とっても卑怯な行動だけれど、もはや滑稽でしかないと僕は思った。だって、そっちは僕より圧倒的に強く、初期武器マックス強化のギャルおねえさんなのだから。
呪文が放たれると同時に、彼女の神速の剣技が発動した。
雷魔法とミクミさんの剣。どちらの技が先に届くか。
あっという間に鞘に剣が収められ、魔法使いの男は膝をつき、うつぶせに倒れた。
長い髪を地面に垂らしながら、そのまま微動だにしない。
「まさか……死……?」
「ないない。めっちゃ手加減したし」
ミクミさんの言葉通り、無事のようだ。のそのそと起き上がった。かと思ったら、すぐに石畳に杖を叩きつけて、
「くそぉおおお!」
その叫び声は、青い空に吸い込まれていった。
★
ミヤチズは書物のまちであるという。
街道沿いに多くの書店が軒を連ね、たくさんの本が街を行き交うのだ。
ミクミさんは、用事があると言って、「ミヤチズのまちを出るな、まちの外にいる誰とも連絡をとるな」といったことを言いつけて、僕のもとを一時的に離れた。少々寂しい。
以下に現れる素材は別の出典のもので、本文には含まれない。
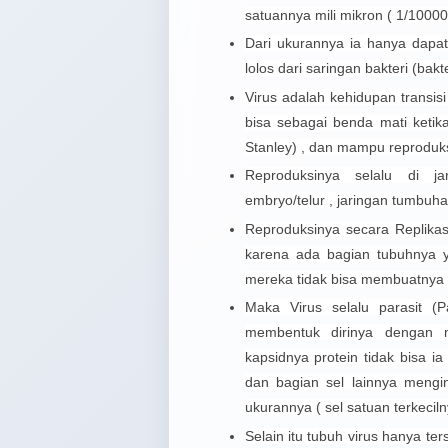
satuannya mili mikron ( 1/100
Dari ukurannya ia hanya dapat
lolos dari saringan bakteri (bakter
Virus adalah kehidupan transis
bisa sebagai benda mati ketika
Stanley) , dan mampu reproduk
Reproduksinya selalu di j
embryo/telur , jaringan tumbuh
Reproduksinya secara Replikasi 
karena ada bagian tubuhnya y
mereka tidak bisa membuatnya 
Maka Virus selalu parasit (P
membentuk dirinya dengan 
kapsidnya protein tidak bisa ia
dan bagian sel lainnya meng
ukurannya ( sel satuan terkecil
Selain itu tubuh virus hanya t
まちを出るなとか、外と連絡を取るなというのは、ホクキオで別れたエリザティエラさんとの接触を警戒しての言いつけだと思う。
だけど、僕はエリザティエラさんに今さら会いたいとは、もう思わなくなっていた。
ずいぶん遠くまで来てしまった気がするし、もはや彼女と過ごした短い時間は、ずいぶん昔のことのようにも思える。少し前の、彼女のホットドッグを失っていない頃の僕だったら、きっとミクミさんから逃げ出すように会いに行って、そして二度と旅立てなくなっていたかもしれない。
さて、それはともかくとして、陰の者らしく無趣味な僕は、ミクミさんと離れて一人になったら、何もやることがないのだった。
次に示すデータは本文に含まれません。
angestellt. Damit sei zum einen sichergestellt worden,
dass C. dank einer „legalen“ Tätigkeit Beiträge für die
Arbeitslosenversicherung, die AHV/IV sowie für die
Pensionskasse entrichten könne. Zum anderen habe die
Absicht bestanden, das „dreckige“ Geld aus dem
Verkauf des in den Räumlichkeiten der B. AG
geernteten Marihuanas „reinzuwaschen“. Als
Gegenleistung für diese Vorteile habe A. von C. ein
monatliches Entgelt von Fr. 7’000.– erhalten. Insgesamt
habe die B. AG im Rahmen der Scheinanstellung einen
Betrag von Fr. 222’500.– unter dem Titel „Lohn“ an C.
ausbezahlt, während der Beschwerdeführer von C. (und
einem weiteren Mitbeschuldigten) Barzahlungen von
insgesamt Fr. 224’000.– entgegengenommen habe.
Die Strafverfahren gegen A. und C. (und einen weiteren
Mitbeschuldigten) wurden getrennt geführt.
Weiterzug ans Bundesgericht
どうしようかと考えながら散歩をしていると、落ちていた分厚い本に足を引っかけ、うっかり転びそうになった。
あぶない、なんで道端に本が。
そう思いながら前方を向くと、まっすぐに伸びた石畳の道の両側に、いくつもの書店が軒を連ねている光景があった。
壮観だ。
それぞれが店の前に木製のワゴンを出していて、僕の足元にあったものは、どうやらそのワゴンから落ちたか何かしたものだったのだろう。
なるほど、ここは書物のまちだから、書物だけは腐るほどある。
書物があるところには情報が集まる。せっかくなので、興味が湧いたものについて調べてみることにした。
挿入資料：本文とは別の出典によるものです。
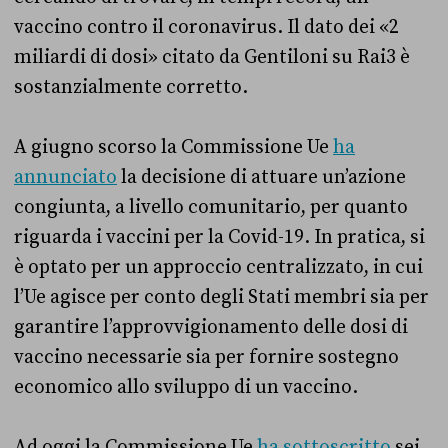
vaccino contro il coronavirus. Il dato dei «2
miliardi di dosi» citato da Gentiloni su Rai3 è
sostanzialmente corretto.
A giugno scorso la Commissione Ue
ha
annunciato
la decisione di attuare un’azione
congiunta, a livello comunitario, per quanto
riguarda i vaccini per la Covid-19. In pratica, si
è optato per un approccio centralizzato, in cui
l’Ue agisce per conto degli Stati membri sia per
garantire l’approvvigionamento delle dosi di
vaccino necessarie sia per fornire sostegno
economico allo sviluppo di un vaccino.
Ad oggi la Commissione Ue
ha sottoscritto
sei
百科事典のような、あらゆる情報を集めているものは無いかとたずねたところ、薄暗い店内に案内され、立派に装飾された分厚い書物の前に案内された。一体、何冊セットなのだろう。棚二つくらいを占有していたそれを開いてみると、僕でも読める言語で書かれている巻もあるようだった。
あれこれ工夫して、僕の新装備の項目を探し当てた。
「雷龍刀……伝説の名刀。生命の芽生えと急成長を象徴する雷龍の加護を受けた刀。五龍刀のひとつである。雷属性の技の威力が大きく跳ね上がり、移動速度も格段に上がるが、同時に制御が非常に難しくなる。熟練の剣技をもつ者にしか扱えないとされる」
僕の刀は、とても良いものであり、しかしながら、じゃじゃ馬のような特性を持ち合わせてもいるらしい。
さっき、青髪の魔法使いと戦ったとき、技を発動しなくて良かったかもしれない。うっかり周囲を巻き込んだ大破壊をもたらしていたかもしれなかった。
迷惑をかけないよう、どこか開けたところで、技の試し撃ちなんかをしておかねばならないな。
そしてその練習こそが、そのまま魔王を倒す訓練となることだろう。
獅子の魔王の全力なんて、想像もつかないレベルだ。宮殿を崩壊させた一撃も全く本気を出していなかったようだし、底が知れない強さと恐ろしさをもっている。
僕は、あれに勝たねばならない。
ミクミさんとの約束でもあるけれど、何より自分で決めたのだ。
ひとりきりで運命の魔王を倒す、と。